The so-called Irish Potato Famine (1845–1849) caused the loss of more than half of the population (about one million people died and about another million were forced to emigrate) and with them a significant part of the speakers of their native language (Irish or Gaelic) also practically disappeared. The peasants began a struggle to secure rights of possession and distribution of land. This agrarian movement became a political party towards the end of the XIX century (the Irish Parliamentary Party, commonly called the Irish Party or the Home Rule Party), that was directed by Charles Stewart Parnell that lead the fight of Ireland for reaching a higher share of self-governance ( the discussion between Dante, Stephen’s father and Mr Casey, during the Christmas dinner on Chapter I, about the attitude of the Irish Catholic Church against Parnell once that his relation with a married woman is known, reflects the highly controversy that existed in the hyper conservative Irish society with this issue since the church position supported and echoed the British position).

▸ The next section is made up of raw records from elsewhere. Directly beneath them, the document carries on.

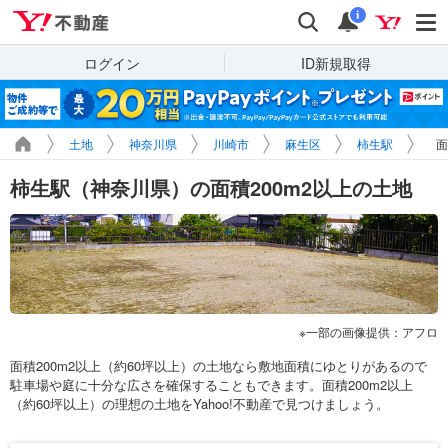
Yahoo!不動産
検索
通知
i
ログイン
ID新規取得
土地
神奈川県
川崎市
麻生区
柿生駅
面
柿生駅（神奈川県）の面積200m2以上の土地
一部の画像提供：アフロ
面積200m2以上（約60坪以上）の土地なら敷地面積にゆとりがあるので
駐車場や庭に十分な広さを確保することもできます。面積200m2以上
（約60坪以上）の理想の土地をYahoo!不動産で見つけましょう。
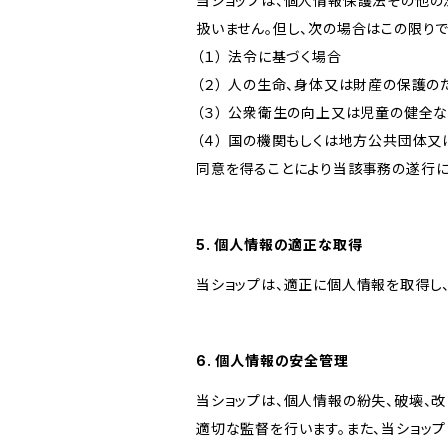
当ショップは、個人情報保護法その他の
扱いません。但し、次の場合はこの限りで
（１） 法令に基づく場合
（２） 人の生命、身体又は財産の保護
（３） 公衆衛生の向上又は児童の健全
（４） 国の機関もしくは地方公共団体
同意を得ることにより当該事務の遂行
5. 個人情報の適正な取得
当ショップは、適正に個人情報を取得し
6. 個人情報の安全管理
当ショップは、個人情報の紛失、破壊、
適切な監督を行います。また、当ショッ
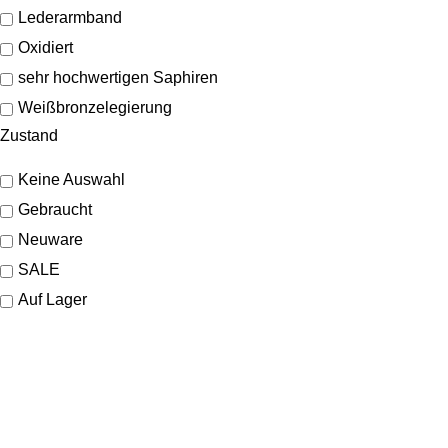
Lederarmband
Oxidiert
sehr hochwertigen Saphiren
Weißbronzelegierung
Zustand
Keine Auswahl
Gebraucht
Neuware
SALE
Auf Lager
KONTAKT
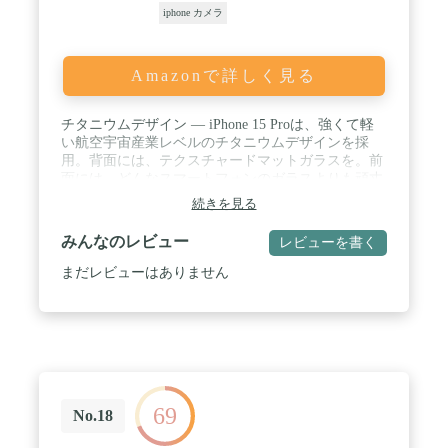
っかりと固定されます。 ポケットやハンドバッグに
iphone カメラ
簡単に収納できます。 いつでもどこでも旅行のお供
に最適。旅行やアウトドア探検に必要な道具です。
Amazonで詳しく見る
チタニウムデザイン — iPhone 15 Proは、強くて軽
い航空宇宙産業レベルのチタニウムデザインを採
用。背面には、テクスチャードマットガラスを。前
面には、どんなスマートフォンのガラスよりも頑丈
なCeramic Shieldを。防沫性能、耐水性能、防塵性能
続きを見る
も備えています。 / 先進的なディスプレイ — 6.1イ
ンチのSuper Retina XDRディスプレイはProMotionを
みんなのレビュー
レビューを書く
採用。圧倒的なグラフィックス性能が必要な時は、
120Hzまでリフレッシュレートを上げます。Dynamic
まだレビューはありません
Islandには、アラートやライブアクティビティが浮
かび上がります。常時表示ディスプレイは、最新情
報を常にロック画面上に表示。一目で確認できるの
で、タップする必要はありません。 / A17 Pro。Pro
という名のチップ — プロクラスのGPUにより、モ
バイルゲームの遊び心地が臨場感あふれるものに。
豊かな背景とリアルなキャラクターが目に飛び込み
69
ます。A17 Proは電力効率も驚異的なので、バッテ
No.18
リーを一日中使えます。プロにふさわしいパワーで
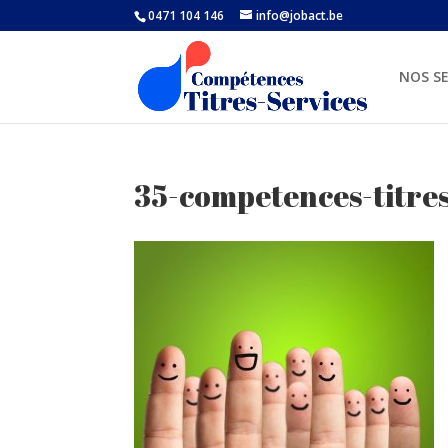
0471 104 146
info@jobact.be
NOS SE
35-competences-titres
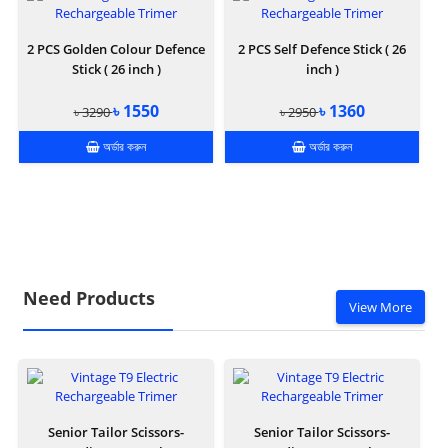
2 PCS Golden Colour Defence
2 PCS Self Defence Stick ( 26
Stick ( 26 inch )
inch )
৳ 1550
৳ 1360
৳ 3290
৳ 2950
অর্ডার করুন
অর্ডার করুন
Need Products
View More
Senior Tailor Scissors-
Senior Tailor Scissors-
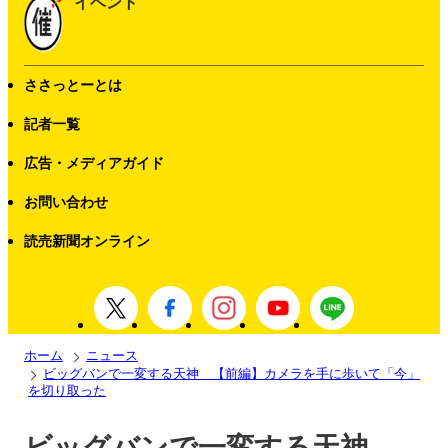
イベント
ささっとーとは
記者一覧
広告・メディアガイド
お問い合わせ
読売新聞オンライン
ホーム
ニュース
ビッグバンで一変する天神 【前編】カメラを手に歩いて「今」
を切り取った
ビッグバンで一変する天神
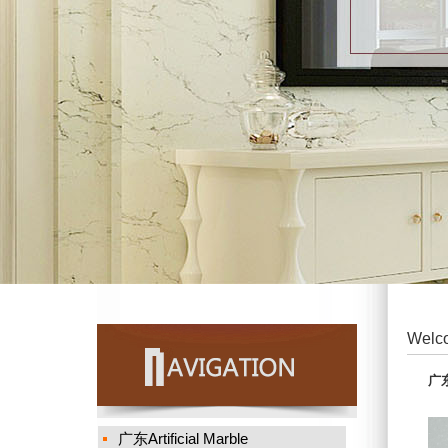
Welco
广
广东Artificial Marble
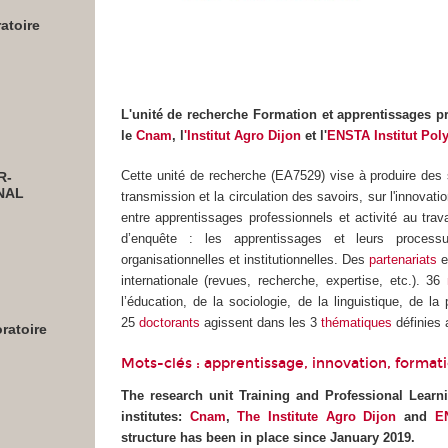
atoire
L'unité de recherche Formation et apprentissages pr
le
Cnam
, l
'Institut Agro Dijon
et l'
ENSTA Institut Pol
Cette unité de recherche (EA7529) vise à produire des s
R-
NAL
transmission et la circulation des savoirs, sur l'innovati
entre apprentissages professionnels et activité au trav
d’enquête : les apprentissages et leurs processu
organisationnelles et institutionnelles. Des
partenariats
e
internationale (revues, recherche, expertise, etc.). 36
l’éducation, de la sociologie, de la linguistique, de l
25
doctorants
agissent dans les 3
thématiques
définies 
ratoire
Mots-clés : apprentissage, innovation, formati
The research unit Training and Professional Learn
institutes:
Cnam
,
The Institute Agro Dijon
and
E
structure has been in place since January 2019.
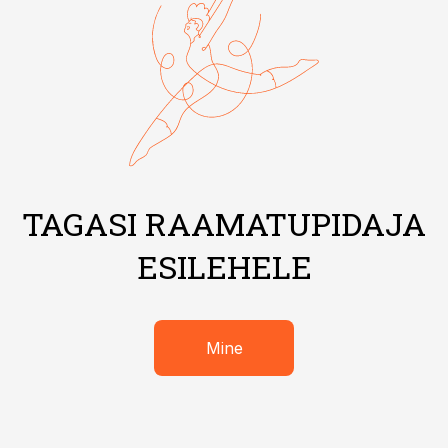
TAGASI RAAMATUPIDAJA
ESILEHELE
Mine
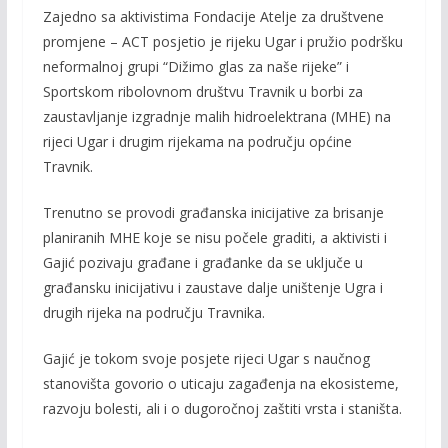
Zajedno sa aktivistima Fondacije Atelje za društvene
promjene – ACT posjetio je rijeku Ugar i pružio podršku
neformalnoj grupi “Dižimo glas za naše rijeke” i
Sportskom ribolovnom društvu Travnik u borbi za
zaustavljanje izgradnje malih hidroelektrana (MHE) na
rijeci Ugar i drugim rijekama na području općine
Travnik.
Trenutno se provodi građanska inicijative za brisanje
planiranih MHE koje se nisu počele graditi, a aktivisti i
Gajić pozivaju građane i građanke da se uključe u
građansku inicijativu i zaustave dalje uništenje Ugra i
drugih rijeka na području Travnika.
Gajić je tokom svoje posjete rijeci Ugar s naučnog
stanovišta govorio o uticaju zagađenja na ekosisteme,
razvoju bolesti, ali i o dugoročnoj zaštiti vrsta i staništa.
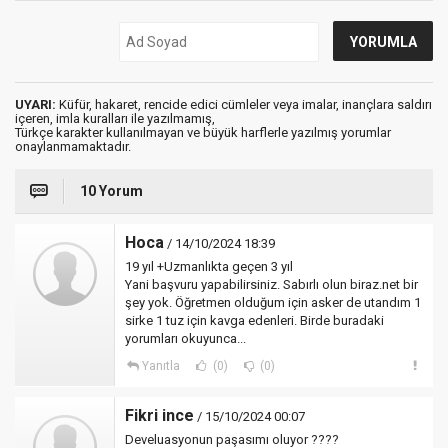
UYARI:
Küfür, hakaret, rencide edici cümleler veya imalar, inançlara saldırı
içeren, imla kuralları ile yazılmamış,
Türkçe karakter kullanılmayan ve büyük harflerle yazılmış yorumlar
onaylanmamaktadır.
10 Yorum
Hoca
/ 14/10/2024 18:39
19 yıl +Uzmanlıkta geçen 3 yıl
Yani başvuru yapabilirsiniz. Sabırlı olun biraz.net bir
şey yok. Öğretmen olduğum için asker de utandım 1
sirke 1 tuz için kavga edenleri. Birde buradaki
yorumları okuyunca...
Yanıtla
(0)
(0)
Fikri ince
/ 15/10/2024 00:07
Develuasyonun paşasımı oluyor ????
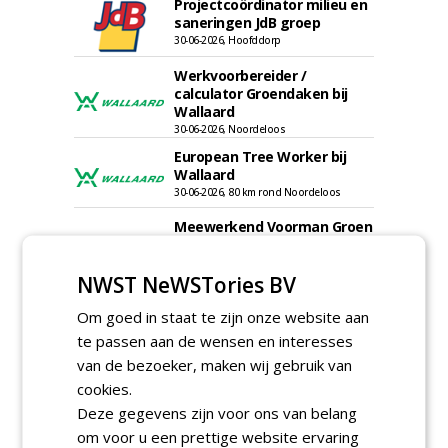
Projectcoördinator milieu en
saneringen JdB groep
30-06-2026, Hoofddorp
Werkvoorbereider /
calculator Groendaken bij
Wallaard
30-06-2026, Noordeloos
European Tree Worker bij
Wallaard
30-06-2026, 80 km rond Noordeloos
Meewerkend Voorman Groen
bij Wallaard
30-06-2026, 80 km rond Noordeloos
NWST NeWSTories BV
Werkvoorbereider
groenbeheer (32-40 uur per
Om goed in staat te zijn onze website aan
week) bij SmitsRinsma
te passen aan de wensen en interesses
24-06-2026, Zutphen en op project locatie
van de bezoeker, maken wij gebruik van
Ervaren werkvoorbereider
cookies.
(32-40 uur) bij SmitsRinsma
Deze gegevens zijn voor ons van belang
24-06-2026, Zutphen
om voor u een prettige website ervaring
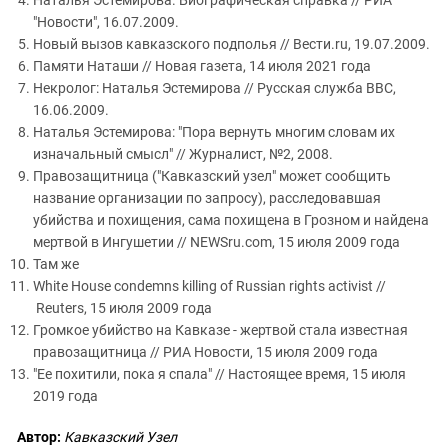
"Новости", 16.07.2009.
Новый вызов кавказского подполья // Вести.ru, 19.07.2009.
Памяти Наташи // Новая газета, 14 июля 2021 года
Некролог: Наталья Эстемирова // Русская служба BBC,
16.06.2009.
Наталья Эстемирова: "Пора вернуть многим словам их
изначальный смысл" // Журналист, №2, 2008.
Правозащитница ("Кавказский узел" может сообщить
название организации по запросу), расследовавшая
убийства и похищения, сама похищена в Грозном и найдена
мертвой в Ингушетии // NEWSru.com, 15 июля 2009 года
Там же
White House condemns killing of Russian rights activist //
Reuters, 15 июля 2009 года
Громкое убийство на Кавказе - жертвой стала известная
правозащитница // РИА Новости, 15 июля 2009 года
"Ее похитили, пока я спала" // Настоящее время, 15 июля
2019 года
Автор:
Кавказский Узел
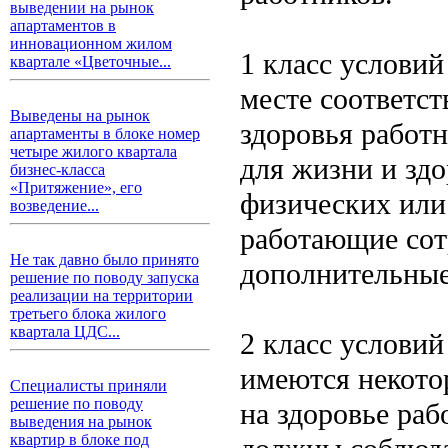
выведении на рынок
апартаментов в
инновационном жилом
1 класс условий
квартале «Цветочные...
месте соответст
Выведены на рынок
здоровья работн
апартаменты в блоке номер
четыре жилого квартала
для жизни и здо
бизнес-класса
«Притяжение», его
физических или
возведение...
работающие сот
Не так давно было принято
дополнительные
решение по поводу запуска
реализации на территории
третьего блока жилого
квартала ЦДС...
2 класс условий
имеются некото
Специалисты приняли
решение по поводу
на здоровье ра
выведения на рынок
квартир в блоке под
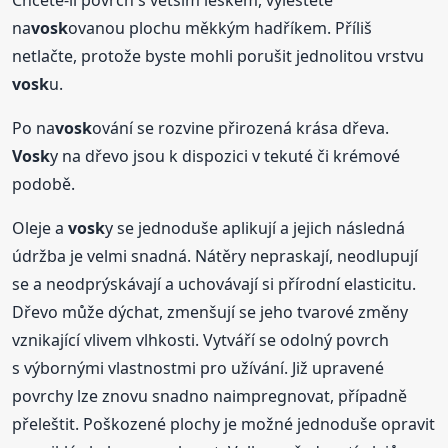
na
vosk
ovanou plochu měkkým hadříkem. Příliš
netlačte, protože byste mohli porušit jednolitou vrstvu
vosk
u.
Po na
vosk
ování se rozvine přirozená krása dřeva.
Vosk
y na dřevo jsou k dispozici v tekuté či krémové
podobě.
Oleje a
vosk
y se jednoduše aplikují a jejich následná
údržba je velmi snadná. Nátěry nepraskají, neodlupují
se a neodprýskávají a uchovávají si přírodní elasticitu.
Dřevo může dýchat, zmenšují se jeho tvarové změny
vznikající vlivem vlhkosti. Vytváří se odolný povrch
s výbornými vlastnostmi pro užívání. Již upravené
povrchy lze znovu snadno naimpregnovat, případně
přeleštit. Poškozené plochy je možné jednoduše opravit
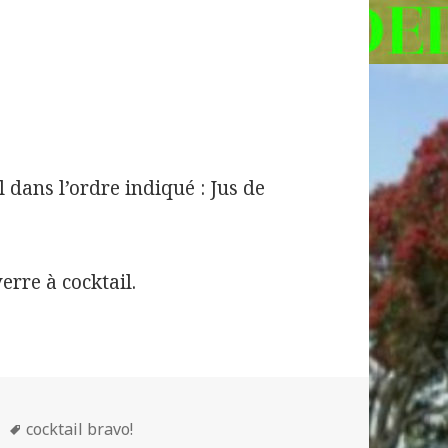
l dans l’ordre indiqué : Jus de
erre à cocktail.
Mots-
cocktail bravo!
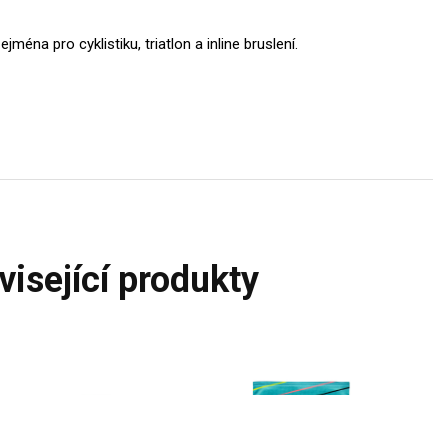
ména pro cyklistiku, triatlon a inline bruslení.
uvisející produkty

In this social framework, Nationalism had an extremely intense development in the Ireland of in the 19th and early 20th centuries that started from a long historical memory of grievances against the English. A fundamental part of this nationalism had an obvious religious factor, with the defense of the Catholic religion against Anglicanism. This self-affirmation process led to a a strong movement for the liberation from the Britain domination that precipitated the Easter Rising insurrection (1916). This independence movement culminated in the signing of the Irish Free State Act (6 of December of 1922).